Thomas Whately, in Observations on Modern Gardening, writes:
"In landscape gardening violations of unity are often to be met with, and they are always indicative of the absence of correct taste in art. Looking upon a landscape from the windows of a villa residence, we sometimes see a considerable portion of the view embraced by the eye laid out in natural groups of trees and shrubs, and upon one side, or, perhaps, in the middle of the same scene, a formal avenue leading directly up to the house. Such a view can never appear a satisfactory whole, because we experience a confusion of sensations in contemplating it. There is an evident incongruity in bringing two modes of arranging plantations, so totally different, under the eye at one moment, which distracts, rather than pleases the mind. In this example, the avenue, taken by itself, may be a beautiful object, and the groups and connected masses may, in themselves, be elegant, yet if the two portions are seen together, they will not form a whole, because they cannot make a composite idea. For the same reason, there is something unpleasing in the introduction of fruit trees among elegant ornamental trees on a lawn, or even in assembling together, in the same beds, flowering plants, and culinary vegetables—one class of vegetation suggesting the useful, and homely, alone to the mind, and the other, avowedly, only the ornamental.
"In the arrangement of a large extent of surface, where a great many objects are necessarily presented to the eye at once, the principle of unity will suggest that there should be some grand or leading features to which the others should be merely subordinate. Thus, in grouping trees, there should be some large and striking masses to which the others appear to belong, however distant, instead of scattered groups, all of the same size. Even in arranging walks, a whole will more readily be recognized, if there are one or two, of large size, with which the others appear connected as branches, than if all are equal in breadth, and present the same appearance to the eye in passing."
The difficulty with many landscape designs, whether the result of caprice, or of too strict adherence to the canons of a school, is that the plan selected is not really intelligent.
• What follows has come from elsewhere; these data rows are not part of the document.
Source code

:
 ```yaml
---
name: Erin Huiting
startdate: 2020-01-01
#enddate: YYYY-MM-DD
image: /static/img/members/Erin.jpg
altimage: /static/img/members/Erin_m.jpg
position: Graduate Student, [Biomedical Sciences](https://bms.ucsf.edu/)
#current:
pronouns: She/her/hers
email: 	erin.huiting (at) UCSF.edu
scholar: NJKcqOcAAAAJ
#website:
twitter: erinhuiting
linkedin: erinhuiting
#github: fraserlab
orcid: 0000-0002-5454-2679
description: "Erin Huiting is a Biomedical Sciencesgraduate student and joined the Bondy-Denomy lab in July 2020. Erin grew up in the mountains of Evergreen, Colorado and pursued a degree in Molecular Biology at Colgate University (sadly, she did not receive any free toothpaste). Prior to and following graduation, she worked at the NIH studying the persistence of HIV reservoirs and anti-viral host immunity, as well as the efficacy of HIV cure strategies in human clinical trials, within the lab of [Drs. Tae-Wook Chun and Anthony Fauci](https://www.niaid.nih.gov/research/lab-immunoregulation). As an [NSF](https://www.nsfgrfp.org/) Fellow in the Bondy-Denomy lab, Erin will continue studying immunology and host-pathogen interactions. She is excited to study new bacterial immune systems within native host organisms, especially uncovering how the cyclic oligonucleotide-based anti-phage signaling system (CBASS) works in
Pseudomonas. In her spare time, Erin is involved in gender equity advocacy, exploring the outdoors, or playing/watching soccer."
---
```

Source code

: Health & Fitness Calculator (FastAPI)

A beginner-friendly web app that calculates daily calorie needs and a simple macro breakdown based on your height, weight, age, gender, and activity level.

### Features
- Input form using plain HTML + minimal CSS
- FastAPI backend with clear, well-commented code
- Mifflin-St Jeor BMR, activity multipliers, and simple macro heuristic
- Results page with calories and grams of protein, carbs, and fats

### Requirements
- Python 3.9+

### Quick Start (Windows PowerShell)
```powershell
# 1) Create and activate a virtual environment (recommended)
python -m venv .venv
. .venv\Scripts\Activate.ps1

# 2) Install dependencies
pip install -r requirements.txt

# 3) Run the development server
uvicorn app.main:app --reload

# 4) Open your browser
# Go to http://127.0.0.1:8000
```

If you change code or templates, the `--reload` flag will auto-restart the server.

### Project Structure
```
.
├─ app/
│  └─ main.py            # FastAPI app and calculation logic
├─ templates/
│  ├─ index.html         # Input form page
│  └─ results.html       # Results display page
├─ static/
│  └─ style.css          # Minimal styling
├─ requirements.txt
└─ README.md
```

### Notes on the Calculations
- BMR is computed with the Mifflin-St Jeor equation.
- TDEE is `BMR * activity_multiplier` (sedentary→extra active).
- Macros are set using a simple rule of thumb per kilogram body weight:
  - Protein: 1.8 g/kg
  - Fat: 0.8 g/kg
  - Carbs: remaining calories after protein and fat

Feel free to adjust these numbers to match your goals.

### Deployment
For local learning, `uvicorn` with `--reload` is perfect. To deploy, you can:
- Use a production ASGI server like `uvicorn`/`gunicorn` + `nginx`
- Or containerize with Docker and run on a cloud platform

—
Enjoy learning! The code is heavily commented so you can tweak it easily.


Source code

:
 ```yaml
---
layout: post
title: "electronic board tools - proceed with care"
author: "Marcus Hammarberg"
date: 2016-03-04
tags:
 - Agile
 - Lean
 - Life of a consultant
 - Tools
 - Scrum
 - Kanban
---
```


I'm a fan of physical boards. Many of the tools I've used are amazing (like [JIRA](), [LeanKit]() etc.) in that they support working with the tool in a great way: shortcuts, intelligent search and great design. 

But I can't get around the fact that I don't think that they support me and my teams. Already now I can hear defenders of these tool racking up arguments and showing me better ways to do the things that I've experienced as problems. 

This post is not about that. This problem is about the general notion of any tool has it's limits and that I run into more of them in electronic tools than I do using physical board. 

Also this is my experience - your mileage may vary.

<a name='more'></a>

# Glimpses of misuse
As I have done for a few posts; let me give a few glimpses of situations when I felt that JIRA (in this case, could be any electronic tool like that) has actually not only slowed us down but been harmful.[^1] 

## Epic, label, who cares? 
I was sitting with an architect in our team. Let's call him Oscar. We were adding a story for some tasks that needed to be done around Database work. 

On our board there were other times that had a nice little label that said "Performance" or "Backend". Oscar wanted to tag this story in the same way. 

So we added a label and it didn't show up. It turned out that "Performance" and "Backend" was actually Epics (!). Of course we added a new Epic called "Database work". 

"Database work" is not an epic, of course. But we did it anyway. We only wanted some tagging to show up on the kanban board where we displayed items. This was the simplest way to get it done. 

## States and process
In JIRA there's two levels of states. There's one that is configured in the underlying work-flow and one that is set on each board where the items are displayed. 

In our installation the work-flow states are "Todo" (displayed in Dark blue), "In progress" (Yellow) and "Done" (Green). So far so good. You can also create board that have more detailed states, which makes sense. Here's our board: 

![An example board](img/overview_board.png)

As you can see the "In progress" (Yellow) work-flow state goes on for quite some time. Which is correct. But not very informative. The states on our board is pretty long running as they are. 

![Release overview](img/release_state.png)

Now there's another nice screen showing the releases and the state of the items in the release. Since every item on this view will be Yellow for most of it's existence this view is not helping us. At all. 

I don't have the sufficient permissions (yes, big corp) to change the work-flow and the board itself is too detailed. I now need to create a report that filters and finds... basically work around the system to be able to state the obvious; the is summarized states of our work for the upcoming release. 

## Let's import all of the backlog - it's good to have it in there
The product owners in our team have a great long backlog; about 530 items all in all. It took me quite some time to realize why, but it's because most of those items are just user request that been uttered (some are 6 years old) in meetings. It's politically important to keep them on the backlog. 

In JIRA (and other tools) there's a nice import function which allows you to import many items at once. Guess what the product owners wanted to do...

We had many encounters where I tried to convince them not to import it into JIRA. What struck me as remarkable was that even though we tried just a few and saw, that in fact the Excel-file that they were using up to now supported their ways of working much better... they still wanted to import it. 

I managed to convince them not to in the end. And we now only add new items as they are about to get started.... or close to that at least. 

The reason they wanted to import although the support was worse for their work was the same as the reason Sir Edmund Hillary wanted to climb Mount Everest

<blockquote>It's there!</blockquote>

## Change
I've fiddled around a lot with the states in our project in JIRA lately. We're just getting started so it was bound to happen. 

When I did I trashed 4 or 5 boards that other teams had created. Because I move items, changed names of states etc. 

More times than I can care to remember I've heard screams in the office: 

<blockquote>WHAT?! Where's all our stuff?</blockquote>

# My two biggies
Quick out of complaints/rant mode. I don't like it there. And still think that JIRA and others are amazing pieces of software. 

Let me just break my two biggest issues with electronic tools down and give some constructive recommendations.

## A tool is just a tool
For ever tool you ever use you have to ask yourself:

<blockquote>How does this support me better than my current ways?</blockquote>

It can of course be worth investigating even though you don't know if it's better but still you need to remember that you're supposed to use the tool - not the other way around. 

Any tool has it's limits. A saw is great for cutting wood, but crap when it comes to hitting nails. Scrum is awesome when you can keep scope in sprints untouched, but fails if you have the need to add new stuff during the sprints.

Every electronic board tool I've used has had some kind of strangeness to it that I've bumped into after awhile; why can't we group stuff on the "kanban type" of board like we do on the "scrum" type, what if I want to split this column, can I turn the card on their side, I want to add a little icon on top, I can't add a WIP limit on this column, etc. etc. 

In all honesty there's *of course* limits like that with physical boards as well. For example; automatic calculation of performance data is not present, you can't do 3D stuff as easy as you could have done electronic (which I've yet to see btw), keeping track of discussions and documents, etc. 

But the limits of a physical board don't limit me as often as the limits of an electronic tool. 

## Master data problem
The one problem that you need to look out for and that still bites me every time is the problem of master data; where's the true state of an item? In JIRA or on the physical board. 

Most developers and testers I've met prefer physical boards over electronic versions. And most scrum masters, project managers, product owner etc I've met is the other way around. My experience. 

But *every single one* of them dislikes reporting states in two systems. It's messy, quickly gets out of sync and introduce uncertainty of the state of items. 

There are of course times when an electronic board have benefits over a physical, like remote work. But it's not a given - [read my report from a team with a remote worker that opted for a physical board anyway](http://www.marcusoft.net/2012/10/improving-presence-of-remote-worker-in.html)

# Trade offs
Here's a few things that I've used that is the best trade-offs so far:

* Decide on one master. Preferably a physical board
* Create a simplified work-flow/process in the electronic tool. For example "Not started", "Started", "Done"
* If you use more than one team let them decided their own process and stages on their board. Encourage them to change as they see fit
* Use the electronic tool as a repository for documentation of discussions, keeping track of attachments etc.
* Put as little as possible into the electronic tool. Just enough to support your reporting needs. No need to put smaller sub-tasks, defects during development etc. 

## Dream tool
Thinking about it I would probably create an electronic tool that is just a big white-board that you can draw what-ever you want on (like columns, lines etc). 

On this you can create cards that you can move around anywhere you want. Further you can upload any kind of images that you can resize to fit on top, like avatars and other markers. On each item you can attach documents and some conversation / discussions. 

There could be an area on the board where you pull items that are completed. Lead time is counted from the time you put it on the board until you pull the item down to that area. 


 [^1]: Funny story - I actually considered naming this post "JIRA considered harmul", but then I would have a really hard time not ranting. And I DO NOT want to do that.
In the words of an acute and able writer, Harald Hoffding:
"Gradually man learns to substitute methods for systems and to ask how and how much in place of why. Instead of constructing the world according to the caprice of his imagination, he learns to discern the interconnection which actually obtains from it, and when in this way he gradually arrives at finding one great unity running through all things his imagination will regain in a more secure form all that it has lost when its daring pictures were crowded out by critical investigations."